[Screenshot and code edit data]
**********

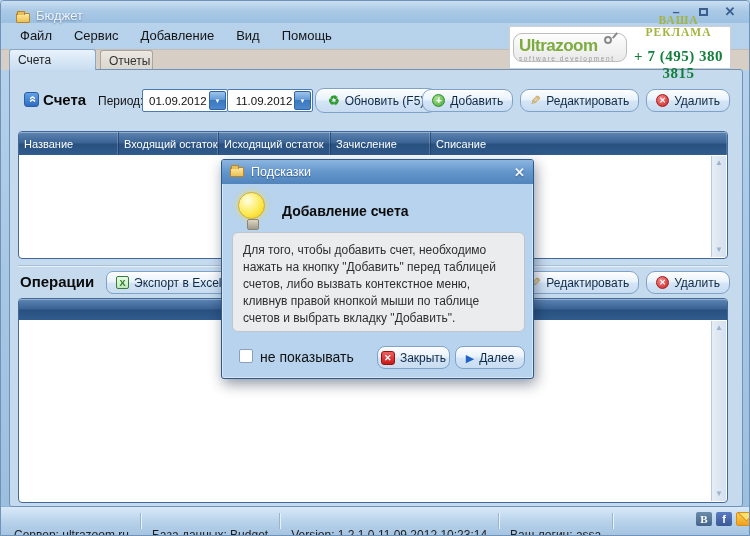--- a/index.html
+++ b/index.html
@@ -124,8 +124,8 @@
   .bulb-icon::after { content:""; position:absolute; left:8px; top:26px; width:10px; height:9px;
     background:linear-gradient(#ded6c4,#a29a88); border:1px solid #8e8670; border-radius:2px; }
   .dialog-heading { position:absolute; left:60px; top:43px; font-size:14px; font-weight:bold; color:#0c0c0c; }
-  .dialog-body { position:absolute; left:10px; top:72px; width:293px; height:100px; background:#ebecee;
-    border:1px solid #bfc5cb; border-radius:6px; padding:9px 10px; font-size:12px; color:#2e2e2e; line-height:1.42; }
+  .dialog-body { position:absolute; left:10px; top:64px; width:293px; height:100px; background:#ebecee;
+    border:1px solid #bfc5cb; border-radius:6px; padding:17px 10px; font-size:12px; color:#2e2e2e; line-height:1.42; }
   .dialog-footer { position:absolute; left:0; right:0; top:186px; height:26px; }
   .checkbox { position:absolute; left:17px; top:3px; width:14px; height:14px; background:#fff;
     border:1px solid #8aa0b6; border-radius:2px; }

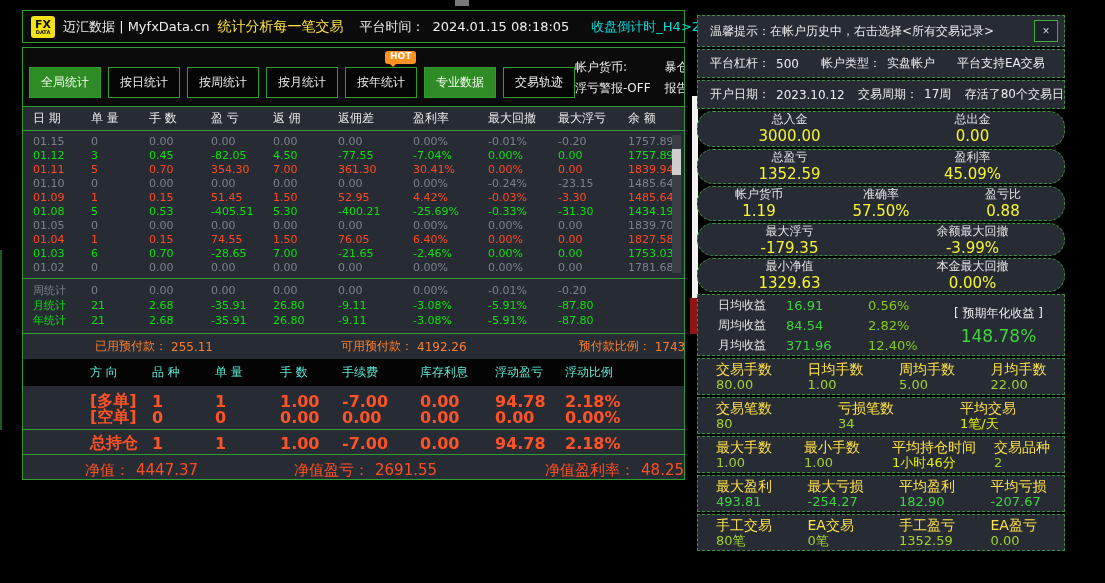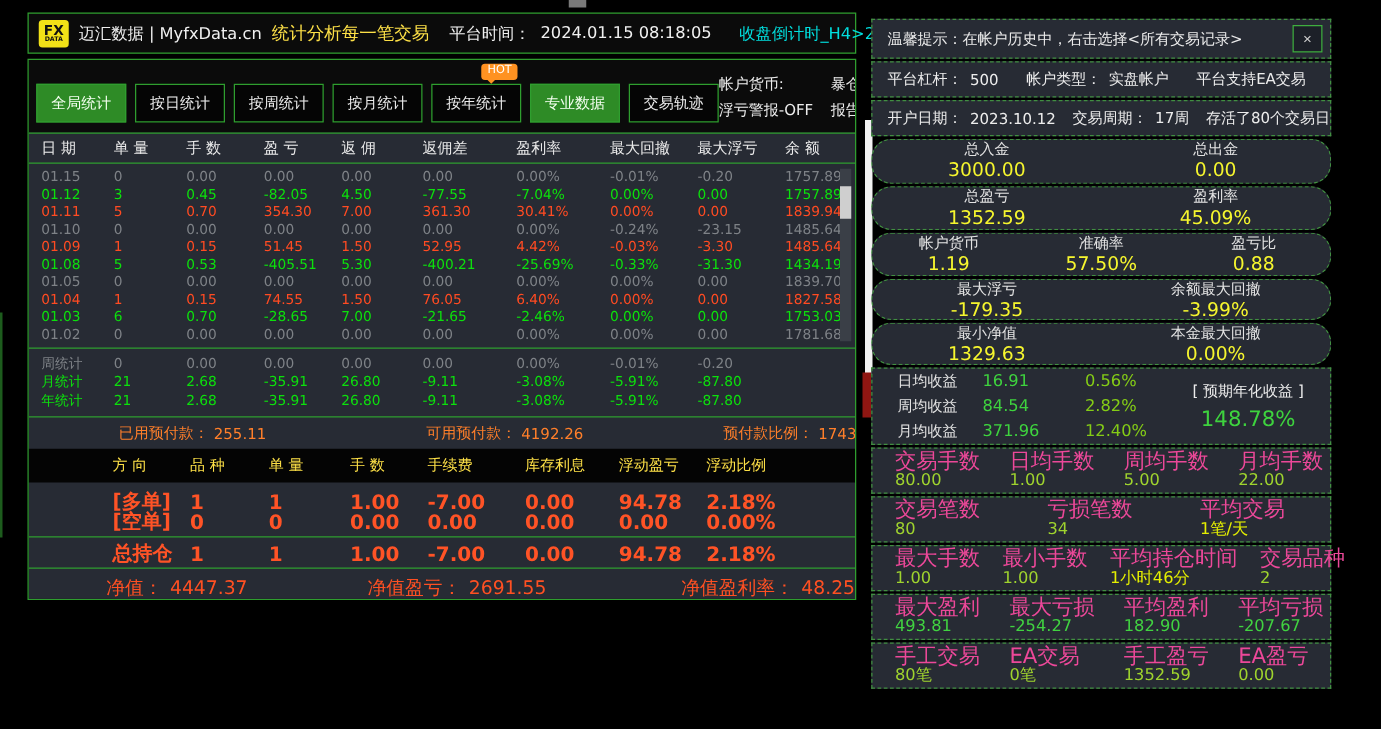--- a/index.html
+++ b/index.html
@@ -32,7 +32,7 @@
   .tabs { display:flex; gap:7px; }
   .tab { background:#050505; border:1px solid #2f9e2f; color:#ececec; font-size:12px; padding:6px 11px; white-space:nowrap; cursor:pointer; font-family:inherit; }
   .tab.active { background:#2e8b26; color:#f4fff0; }
-  .hot-badge { position:absolute; left:362px; top:3px; background:#ff9221; color:#fff; font-size:9px; font-weight:normal; padding:1px 5px 2px; border-radius:3px; line-height:1.1; }
+  .hot-badge { position:absolute; left:362px; top:3px; background:#ff9221; color:#fff; font-size:9px; font-weight:bold; padding:1px 5px 2px; border-radius:3px; line-height:1.1; }
   .hot-badge::after { content:""; position:absolute; left:4px; bottom:-3px; border-left:4px solid transparent; border-right:4px solid transparent; border-top:4px solid #ff9221; }
   .acct-info { margin-left:auto; display:flex; gap:14px; padding-bottom:1px; }
   .acct-info .col { display:flex; flex-direction:column; gap:4px; }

**********

> **TASK ITEM**:
Retype exactly. Start at the line with "position:absolute; left:4px; bottom:-3px;" and stop at the last line of the data.

> **SOLUTION**:
   .hot-badge::after { content:""; position:absolute; left:4px; bottom:-3px; border-left:4px solid transparent; border-right:4px solid transparent; border-top:4px solid #ff9221; }
   .acct-info { margin-left:auto; display:flex; gap:14px; padding-bottom:1px; }
   .acct-info .col { display:flex; flex-direction:column; gap:4px; }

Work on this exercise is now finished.